Welcome to Class!

Announcements

Data Science Society Kickoff! Wednesday at 6 in the STC 394
The data science lab

Completing Last Week

Quarto - “out of the frying pan and into the fire”
Finishing the Introduction Project
- Use the QMD Template project template
- Render as HTML and upload in Canvas

What was that data science community portion of our grade?

The Syllabus has this section which says:

Data science community

To earn credit for the DS Community element you must complete two different tasks from the list below. At the end of the semester, you will be asked to report on which tasks you completed and what you learned from them.

Attend Data Science Society at least once.
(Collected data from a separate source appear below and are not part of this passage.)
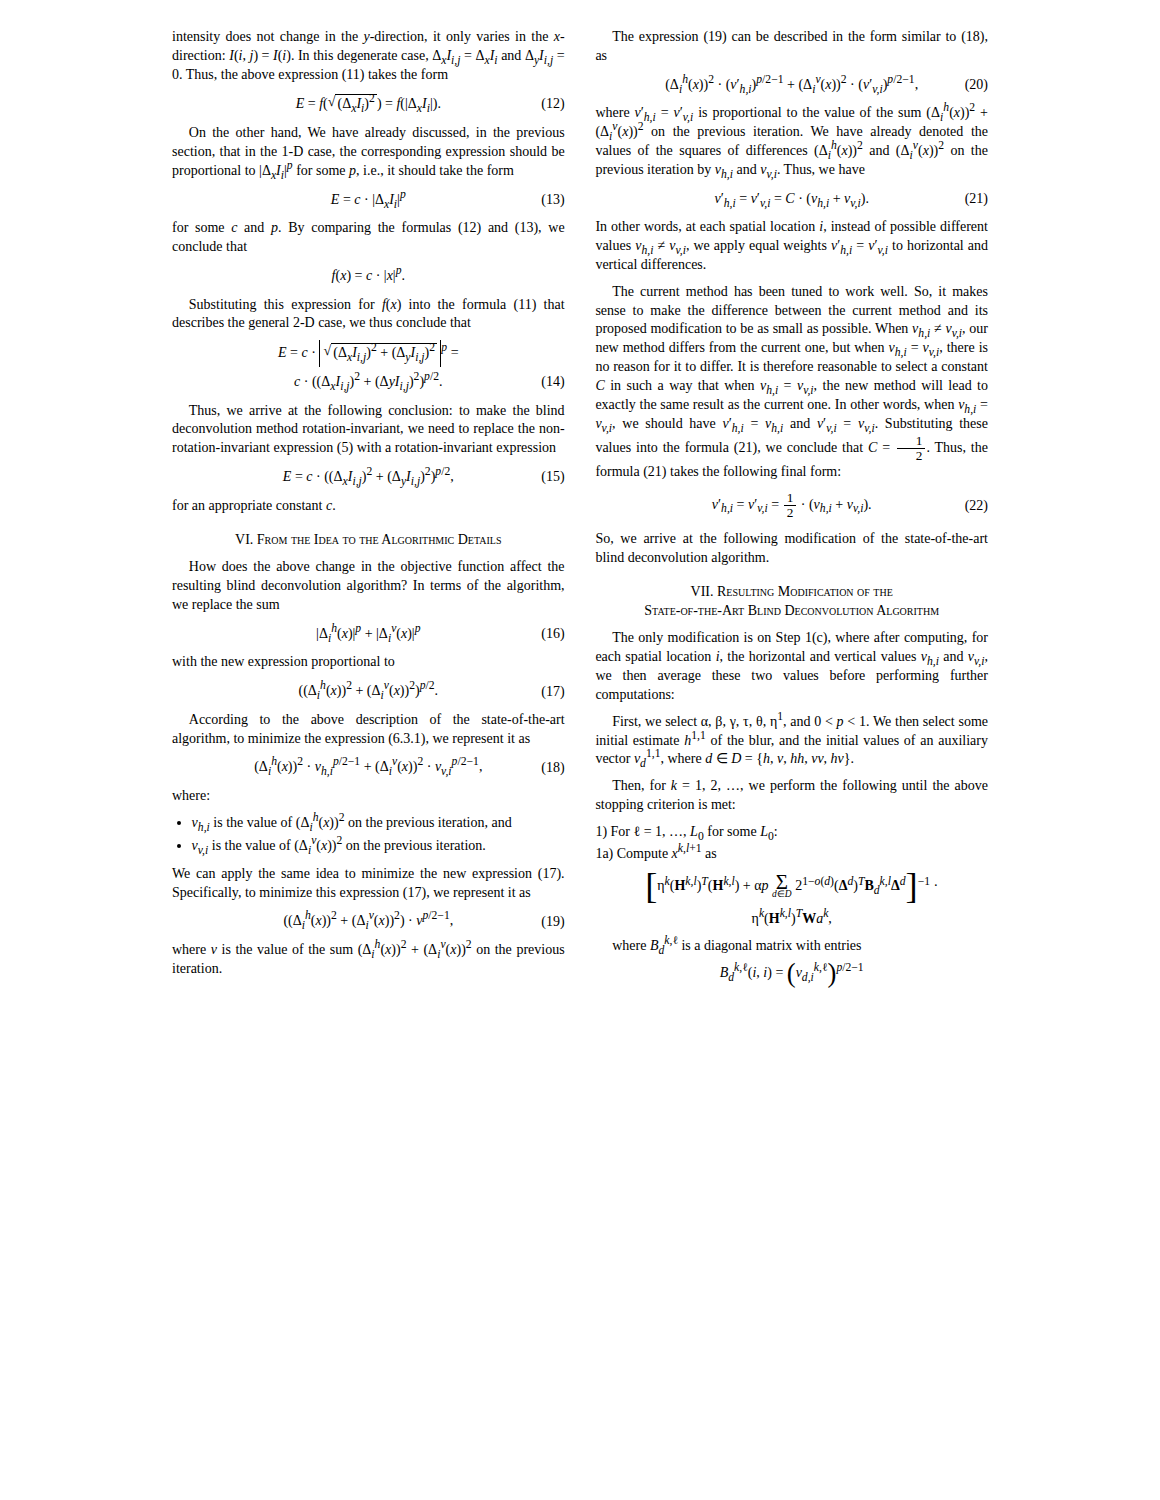intensity does not change in the y-direction, it only varies in the x-direction: I(i, j) = I(i). In this degenerate case, ΔxIi,j = ΔxIi and ΔyIi,j = 0. Thus, the above expression (11) takes the form
E = f((ΔxIi)2) = f(|ΔxIi|).(12)
On the other hand, We have already discussed, in the previous section, that in the 1-D case, the corresponding expression should be proportional to |ΔxIi|p for some p, i.e., it should take the form
E = c · |ΔxIi|p(13)
for some c and p. By comparing the formulas (12) and (13), we conclude that
f(x) = c · |x|p.
Substituting this expression for f(x) into the formula (11) that describes the general 2-D case, we thus conclude that
E = c · (ΔxIi,j)2 + (ΔyIi,j)2p =
c · ((ΔxIi,j)2 + (ΔyIi,j)2)p/2.(14)
Thus, we arrive at the following conclusion: to make the blind deconvolution method rotation-invariant, we need to replace the non-rotation-invariant expression (5) with a rotation-invariant expression
E = c · ((ΔxIi,j)2 + (ΔyIi,j)2)p/2,(15)
for an appropriate constant c.
VI. From the Idea to the Algorithmic Details
How does the above change in the objective function affect the resulting blind deconvolution algorithm? In terms of the algorithm, we replace the sum
|Δih(x)|p + |Δiv(x)|p(16)
with the new expression proportional to
((Δih(x))2 + (Δiv(x))2)p/2.(17)
According to the above description of the state-of-the-art algorithm, to minimize the expression (6.3.1), we represent it as
(Δih(x))2 · vh,ip/2−1 + (Δiv(x))2 · vv,ip/2−1,(18)
where:
vh,i is the value of (Δih(x))2 on the previous iteration, and
vv,i is the value of (Δiv(x))2 on the previous iteration.
We can apply the same idea to minimize the new expression (17). Specifically, to minimize this expression (17), we represent it as
((Δih(x))2 + (Δiv(x))2) · vp/2−1,(19)
where v is the value of the sum (Δih(x))2 + (Δiv(x))2 on the previous iteration.
The expression (19) can be described in the form similar to (18), as
(Δih(x))2 · (v′h,i)p/2−1 + (Δiv(x))2 · (v′v,i)p/2−1,(20)
where v′h,i = v′v,i is proportional to the value of the sum (Δih(x))2 + (Δiv(x))2 on the previous iteration. We have already denoted the values of the squares of differences (Δih(x))2 and (Δiv(x))2 on the previous iteration by vh,i and vv,i. Thus, we have
v′h,i = v′v,i = C · (vh,i + vv,i).(21)
In other words, at each spatial location i, instead of possible different values vh,i ≠ vv,i, we apply equal weights v′h,i = v′v,i to horizontal and vertical differences.
The current method has been tuned to work well. So, it makes sense to make the difference between the current method and its proposed modification to be as small as possible. When vh,i ≠ vv,i, our new method differs from the current one, but when vh,i = vv,i, there is no reason for it to differ. It is therefore reasonable to select a constant C in such a way that when vh,i = vv,i, the new method will lead to exactly the same result as the current one. In other words, when vh,i = vv,i, we should have v′h,i = vh,i and v′v,i = vv,i. Substituting these values into the formula (21), we conclude that C = 12. Thus, the formula (21) takes the following final form:
v′h,i = v′v,i = 12 · (vh,i + vv,i).(22)
So, we arrive at the following modification of the state-of-the-art blind deconvolution algorithm.
VII. Resulting Modification of the
State-of-the-Art Blind Deconvolution Algorithm
The only modification is on Step 1(c), where after computing, for each spatial location i, the horizontal and vertical values vh,i and vv,i, we then average these two values before performing further computations:
First, we select α, β, γ, τ, θ, η1, and 0 < p < 1. We then select some initial estimate h1,1 of the blur, and the initial values of an auxiliary vector vd1,1, where d ∈ D = {h, v, hh, vv, hv}.
Then, for k = 1, 2, …, we perform the following until the above stopping criterion is met:
1) For ℓ = 1, …, L0 for some L0:
1a) Compute xk,l+1 as
[ηk(Hk,l)T(Hk,l) + αp Σd∈D 21−o(d)(Δd)TBdk,lΔd]−1 ·
ηk(Hk,l)TWak,
where Bdk,ℓ is a diagonal matrix with entries
Bdk,ℓ(i, i) = (vd,ik,ℓ)p/2−1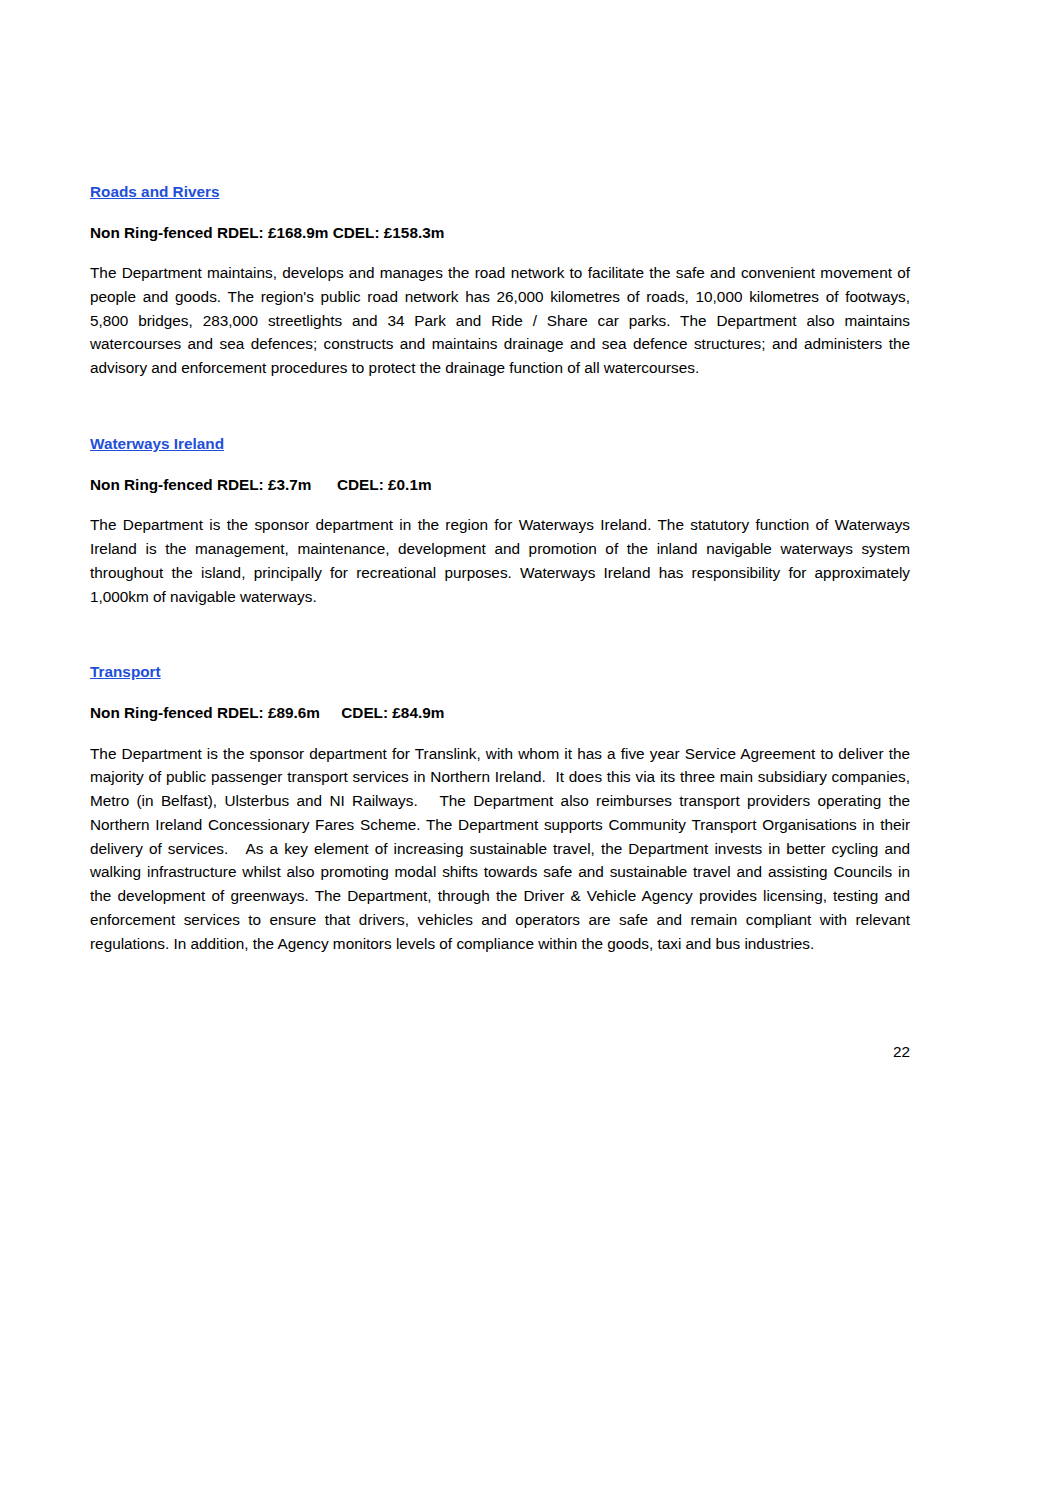Roads and Rivers
Non Ring-fenced RDEL: £168.9m CDEL: £158.3m
The Department maintains, develops and manages the road network to facilitate the safe and convenient movement of people and goods. The region's public road network has 26,000 kilometres of roads, 10,000 kilometres of footways, 5,800 bridges, 283,000 streetlights and 34 Park and Ride / Share car parks. The Department also maintains watercourses and sea defences; constructs and maintains drainage and sea defence structures; and administers the advisory and enforcement procedures to protect the drainage function of all watercourses.
Waterways Ireland
Non Ring-fenced RDEL: £3.7m CDEL: £0.1m
The Department is the sponsor department in the region for Waterways Ireland. The statutory function of Waterways Ireland is the management, maintenance, development and promotion of the inland navigable waterways system throughout the island, principally for recreational purposes. Waterways Ireland has responsibility for approximately 1,000km of navigable waterways.
Transport
Non Ring-fenced RDEL: £89.6m CDEL: £84.9m
The Department is the sponsor department for Translink, with whom it has a five year Service Agreement to deliver the majority of public passenger transport services in Northern Ireland. It does this via its three main subsidiary companies, Metro (in Belfast), Ulsterbus and NI Railways. The Department also reimburses transport providers operating the Northern Ireland Concessionary Fares Scheme. The Department supports Community Transport Organisations in their delivery of services. As a key element of increasing sustainable travel, the Department invests in better cycling and walking infrastructure whilst also promoting modal shifts towards safe and sustainable travel and assisting Councils in the development of greenways. The Department, through the Driver & Vehicle Agency provides licensing, testing and enforcement services to ensure that drivers, vehicles and operators are safe and remain compliant with relevant regulations. In addition, the Agency monitors levels of compliance within the goods, taxi and bus industries.
22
Sign up for an email newsletter that will teach you more about data science. Data Science Weekly or Data Elixir are good options.
Listen to a podcast episode about data science. Build a Career in Data Science has some excellent episodes.
Watch a professional presentation on YouTube about data science. Be prepared to share the link and a summary of the video.
Reach out to someone who works in a data-related field and ask them for 15 minutes of their time. Use this time to conduct an “informational interview” and learn more about their responsibilities and career path.
Research and apply to at least 5 data-related jobs or internships.

Interview Question: How do you keep up with the current methods in data science?

Don’t Say: Nothing

Let’s Code!

DS 250 workflow

You are going to hit SHIFT + ENTER thousands of times.
We don’t usually source our scripts.
Think of Python Interactive like a graphing calculator or Excel on steroids.
You code in pieces.
Rewrite for clarity!

Can you figure out the functions of pandas?

Pandas Cheat Sheet and Basics Blog Post

# Pause: can you explain what this code is doing?
df = pd.DataFrame(
{"a" : [5, 4, 6, 2, 3],
"b" : [7, 8, 9, 10, 11],
"c" : [10, 11, 12, 101, 0]})

Use the cheat sheet to find the functions you would need to implement the following steps.

Group 1

sort my table by column a then
only use the first 2 rows then
calculate the mean of column b.

Group 2

rename column a to duck then
subset to only have duck and b columns then
keep all rows where b is less than 9 then
find the min of duck

What is method chaining?

Pandas is built to allow for method chaining. Here is a great resource on how to use method chaining: How to write neat pandas code.

plotly.express creates a chart object
pandas creates a DataFrame object
We usually include () around our entire method so we can show it in steps.

Project 1 - Intro

Understanding your data

You should be able to introduce your data sets to people, the same way you introduce a friend!

What does each row represent? If you don’t know, then you don’t understand what groups you can analyze.
What does each column represent? If you don’t know, then you don’t understand what information you can evaluate for each group.

Being able to explain your data out loud to someone else follows the same principles as rubber duck debugging.

Introduction to pandas “DataFrame”

What is a pandas DataFrame? We can read the official documentation. I also like the video in this tutorial.

DataFrames come with attributes and built-in functions that can help us get a feel for our data.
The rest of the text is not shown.